## ACTIONS TO TAKE
A) Answer these questions about the hunting forum thread:
(i) After giving claimers birds up to their limit, what does Gamekeeper tell them to do?
(ii) Which bird does Far Beyond Driven say "paid for that"?
(iii) How many geese in total did DirtySteve's group take from the flock?
B) Write out everything in the hunting forum thread from "I wish more" down to "of deeper penalties.".
C) What comes next in the hunting forum thread? Write a continuation that picks up after its last sentence.
* start SOURCE EXTRACT *
# Todd farm legalities...what would you do?



## Gamekeeper (Oct 9, 2015)

I wish more people had an interest in learning and following the waterfowl laws.

I too, always know exactly which bird I drew on and shot.
I don't do "group hunts, group shoots, party limits, or whatever current excuse for law breaking somebody comes up with". I don't use kids as a way to skirt the laws either.

I voluntarily give "claimer's" birds I shot. Right up to their limit. Bands, collars, and all.Then I tell them to put their gun away.

Following the laws, rather than constantly looking for excuses to break them, is freeing. No worries in the field. Just enjoyment. Just a happy focus on fooling them, and hitting them in the head. With great meals to follow with friends.

If more people learned the laws, there'd be fewer threads about how after breaking the law, the person had to buy their way out of deeper penalties.


----------



## Far Beyond Driven (Jan 23, 2006)

To be clear, I or anyone in my party has never shot my daughter's birds. We've gladly sat in the rain for hours, with our limits on hand, passing 20 yard shots trying to land or square up birds for her.

Granted one black duck paid for that as we only had mallards down.


----------



## DirtySteve (Apr 9, 2006)

Gamekeeper said:


> I too, always know exactly which bird I drew on and shot.
> I don't do "group hunts, group shoots, party limits, or whatever current excuse for law breaking somebody comes up with". I don't use kids as a way to skirt the laws either.


For the most part people know but you can't always say you are 100% certain all the time. I had a situation in the 2 day late hunt this yr. Large Flock of geese came in. 4 of us hunting. 3 shot at same bird. And one shot at a bird to the side. I pulled the trigger with my sights on a goose floating in front of me. The bird immediately folds and simultaneously the bird right behind it folds. I actually felt I may have hit both with one shot. Come to find out my 2 partners to the left of me shot at the same bird closest to us. We all thought we nailed 2 with one shot. Whose birds are they? Didn't really matter because we only took 3 geese total all from one Flock.
* end SOURCE EXTRACT *
* start DATASET *
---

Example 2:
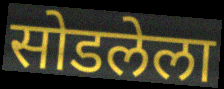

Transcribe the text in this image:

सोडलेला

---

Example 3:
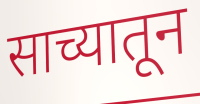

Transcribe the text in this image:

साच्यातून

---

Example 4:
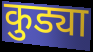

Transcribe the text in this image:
* end DATASET *
* start DATASET *
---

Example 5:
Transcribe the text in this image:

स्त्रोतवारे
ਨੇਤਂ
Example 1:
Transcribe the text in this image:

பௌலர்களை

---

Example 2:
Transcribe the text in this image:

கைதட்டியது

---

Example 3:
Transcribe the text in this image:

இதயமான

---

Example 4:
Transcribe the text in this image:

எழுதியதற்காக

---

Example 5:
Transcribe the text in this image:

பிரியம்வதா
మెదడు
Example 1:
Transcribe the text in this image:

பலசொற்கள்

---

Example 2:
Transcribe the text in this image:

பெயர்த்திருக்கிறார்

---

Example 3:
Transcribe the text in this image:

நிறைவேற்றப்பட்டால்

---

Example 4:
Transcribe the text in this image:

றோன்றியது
* end DATASET *
## SOLVED TASKS
A)
(i) Put their gun away.
(ii) One black duck.
(iii) Three geese, all from one flock.

B)
I wish more people had an interest in learning and following the waterfowl laws.

I too, always know exactly which bird I drew on and shot.
I don't do "group hunts, group shoots, party limits, or whatever current excuse for law breaking somebody comes up with". I don't use kids as a way to skirt the laws either.

I voluntarily give "claimer's" birds I shot. Right up to their limit. Bands, collars, and all.Then I tell them to put their gun away.

Following the laws, rather than constantly looking for excuses to break them, is freeing. No worries in the field. Just enjoyment. Just a happy focus on fooling them, and hitting them in the head. With great meals to follow with friends.

If more people learned the laws, there'd be fewer threads about how after breaking the law, the person had to buy their way out of deeper penalties.

C)
----------



## craigrh13 (Oct 24, 2011)

Gamekeeper said:


> I wish more people had an interest in learning and following the waterfowl laws.
> 
> I too, always know exactly which bird I drew on and shot.
> I don't do "group hunts, group shoots, party limits, or whatever current excuse for law breaking somebody comes up with". I don't use kids as a way to skirt the laws either.
> ...


You sound like a very unhappy, righteous and sad individual. Take a chill pill. We all know you are a perfect citizen. We get it. If I could give you a high five I would.


----------



## craigrh13 (Oct 24, 2011)

DirtySteve said:


> For the most part people know but you can't always say you are 100% certain all the time. I had a situation in the 2 day late hunt this yr. Large Flock of geese came in. 4 of us hunting. 3 shot at same bird. And one shot at a bird to the side. I pulled the trigger with my sights on a goose floating in front of me. The bird immediately folds and simultaneously the bird right behind it folds. I actually felt I may have hit both with one shot. Come to find out my 2 partners to the left of me shot at the same bird closest to us. We all thought we nailed 2 with one shot. Whose birds are they? Didn't really matter because we only took 3 geese total all from one Flock.


Careful now. Don't be honest on here. Mr. Righteous will start preaching how he is better than you and does no wrong. Ever.


----------



## Tavor (Sep 10, 2011)

Gamekeeper said:


> I wish more people had an interest in learning and following the waterfowl laws.
> 
> I voluntarily give "claimer's" birds I shot. Right up to their limit. Bands, collars, and all. Then I tell them to put their gun away.


Wait... So, if I can convince someone else to "claim" my birds, I can just keep blazing away? And it's perfectly legal? I never knew that.


----------



## TSS Caddis (Mar 15, 2002)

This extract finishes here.